Com caixa de sobra e possibilidade de captação de recursos junto ao mercado financeiro, GNDI, Hapvida e Sul América tiveram o melhor desempenho no setor e realizaram inúmeros investimentos: compraram carteiras, hospitais, clínicas e implantaram diversos recursos tecnológicos para seus beneficiários. Por outro lado, Amil e Bradesco, outrora donas de grandes carteiras, viram suas participações de mercado se reduzir, entrando em um período de dificuldades financeiras, operacionais e, no caso da Amil, institucionais.

Num futuro próximo, a tendência é que o mercado de siga se consolidando, com as operadoras capitalizadas realizando novas aquisições, cada vez maiores. Em um país marcado por instabilidades, tanto políticas quanto econômicas, e por alto custos médicos, crescerá quem tiver mais caixa para ampliar sua rede assistencial. Aumentará share de mercado quem seguir apostando na verticalização como principal estratégia de expansão.

Texto produzido pelo analista Vitor Oliveira, com apoio do Diretor de Projetos Prof. Dr. Ulisses Silva e da analista Julia Lopes.

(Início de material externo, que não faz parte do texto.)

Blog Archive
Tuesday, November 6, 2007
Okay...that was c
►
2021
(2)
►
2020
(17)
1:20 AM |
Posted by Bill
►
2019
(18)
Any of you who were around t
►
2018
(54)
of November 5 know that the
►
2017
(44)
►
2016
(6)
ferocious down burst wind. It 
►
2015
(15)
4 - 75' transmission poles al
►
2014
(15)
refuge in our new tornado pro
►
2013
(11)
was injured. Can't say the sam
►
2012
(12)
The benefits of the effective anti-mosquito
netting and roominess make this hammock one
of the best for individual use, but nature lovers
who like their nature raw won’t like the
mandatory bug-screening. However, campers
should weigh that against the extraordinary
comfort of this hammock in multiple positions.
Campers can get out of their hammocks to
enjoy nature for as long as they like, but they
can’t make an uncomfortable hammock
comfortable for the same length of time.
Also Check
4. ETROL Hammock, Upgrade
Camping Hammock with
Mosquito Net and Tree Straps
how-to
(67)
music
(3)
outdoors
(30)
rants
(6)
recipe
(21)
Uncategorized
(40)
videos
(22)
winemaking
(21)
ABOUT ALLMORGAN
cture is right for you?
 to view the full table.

Saiba mais sobre Erros e acertos na verticalização da saúde suplementar e Análise financeira de estratégias vencedoras

O artigo analisa o setor de saúde suplementar no Brasil, focando nas estratégias adotadas pelas principais operadoras como Hapvida, NotreDame Intermédica e Sul América. Enquanto essas empresas avançaram com sucesso por meio da verticalização e expansão geográfica, outras como Amil e Bradesco enfrentaram desafios significativos. A análise destaca como a adaptação e inovação são fundamentais para se manter competitivo nesse setor dinâmico, especialmente em um cenário econômico instável. Operadoras que investiram em tecnologia e estrutura própria tendem a se consolidar como líderes de mercado, mostrando resiliência e capacidade de crescer em tempos adversos.

Saiba mais sobre

Quais operadoras de saúde suplementar se destacaram no Brasil entre 2015 e 2020?
Hapvida, NotreDame Intermédica e Sul América foram as operadoras que mais se destacaram, expandindo suas operações e melhorando indicadores financeiros.

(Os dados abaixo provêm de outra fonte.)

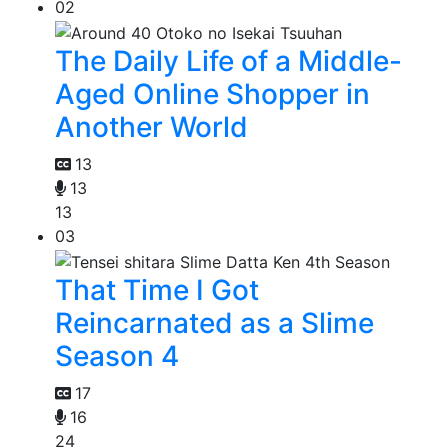
02
The Daily Life of a Middle-
Aged Online Shopper in
Another World
13
13
13
03
That Time I Got
Reincarnated as a Slime
Season 4
17
16
24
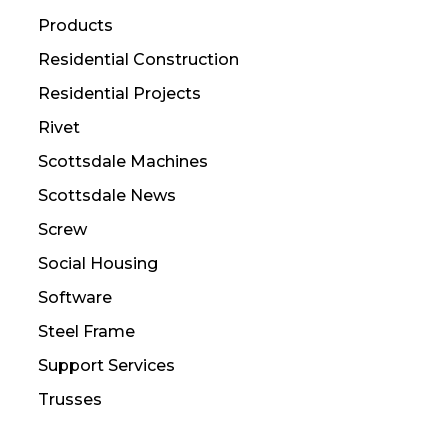
Products
Residential Construction
Residential Projects
Rivet
Scottsdale Machines
Scottsdale News
Screw
Social Housing
Software
Steel Frame
Support Services
Trusses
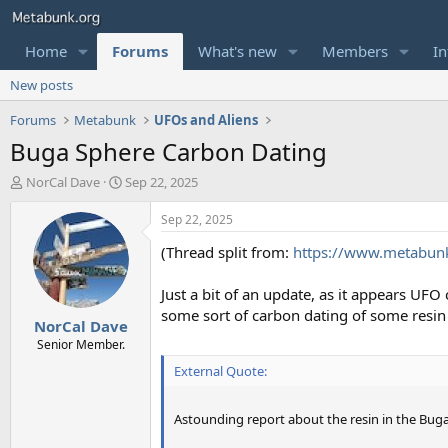
Home
Forums
What's new
Members
In
New posts
Forums
Metabunk
UFOs and Aliens
Buga Sphere Carbon Dating
T
S
NorCal Dave
Sep 22, 2025
h
t
r
a
Sep 22, 2025
e
r
(Thread split from:
https://www.metabunk.
a
t
d
d
s
a
Just a bit of an update, as it appears UF
t
t
some sort of carbon dating of some resin o
NorCal Dave
a
e
r
Senior Member.
t
External Quote:
e
r
Astounding report about the resin in the Bug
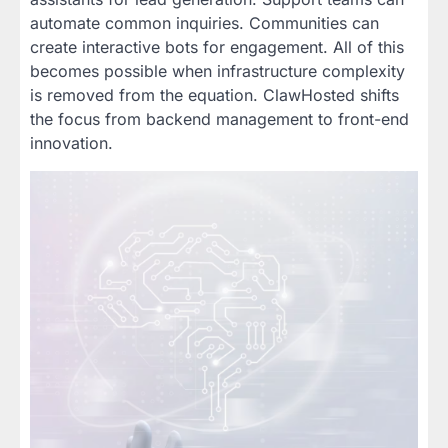
automate common inquiries. Communities can
create interactive bots for engagement. All of this
becomes possible when infrastructure complexity
is removed from the equation. ClawHosted shifts
the focus from backend management to front-end
innovation.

Quais são as principais estratégias adotadas por Hapvida para se expandir no mercado?
A Hapvida apostou na verticalização e em aquisições estratégicas para reduzir custos e ganhar escala, concentrando-se principalmente no Centro-Sul do Brasil.

Por que NotreDame Intermédica foca suas aquisições em regiões específicas?
A Intermédica prefere investir em áreas com maior potencial de mercado, como as regiões Sul e Sudeste, para obter maior eficiência e impacto em suas operações.

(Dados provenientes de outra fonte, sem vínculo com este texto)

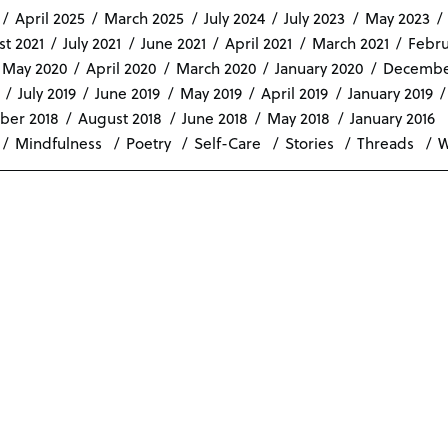
April 2025
March 2025
July 2024
July 2023
May 2023
t 2021
July 2021
June 2021
April 2021
March 2021
Febru
May 2020
April 2020
March 2020
January 2020
Decembe
July 2019
June 2019
May 2019
April 2019
January 2019
ber 2018
August 2018
June 2018
May 2018
January 2016
Mindfulness
Poetry
Self-Care
Stories
Threads
W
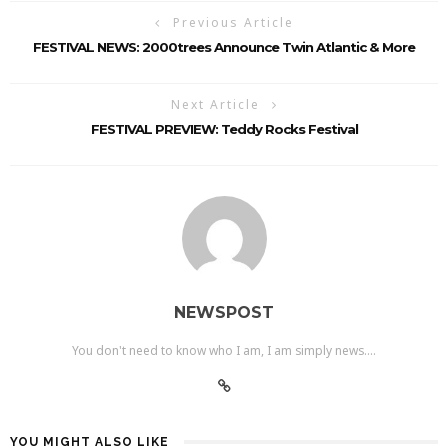
Previous Article
FESTIVAL NEWS: 2000trees Announce Twin Atlantic & More
Next Article
FESTIVAL PREVIEW: Teddy Rocks Festival
NEWSPOST
You don't need to know who I am, I am simply news....
YOU MIGHT ALSO LIKE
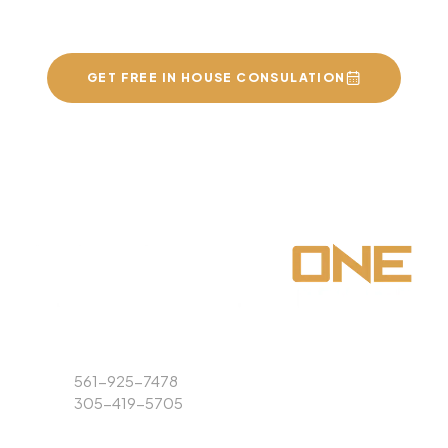
of your dreams
GET FREE IN HOUSE CONSULATION
Phone
561-925-7478
305-419-5705
Email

Como a Sul América está inovando no setor de saúde suplementar?
A Sul América aposta na “verticalização virtual”, utilizando tecnologias como teleconsultas e atendimento domiciliar para reduzir custos e melhorar a eficiência.

Quais os principais desafios enfrentados pela Amil no mercado de saúde suplementar?
A Amil enfrentou alta sinistralidade e problemas de governança, além de dificuldades em vender carteiras de beneficiários devido a complicações regulatórias.

Por que o Bradesco Saúde teve uma queda de beneficiários nos últimos anos?
A ausência de uma rede própria e foco em carteiras para empresas, que são mais vulneráveis a crises econômicas, contribuíram para a perda de beneficiários do Bradesco Saúde.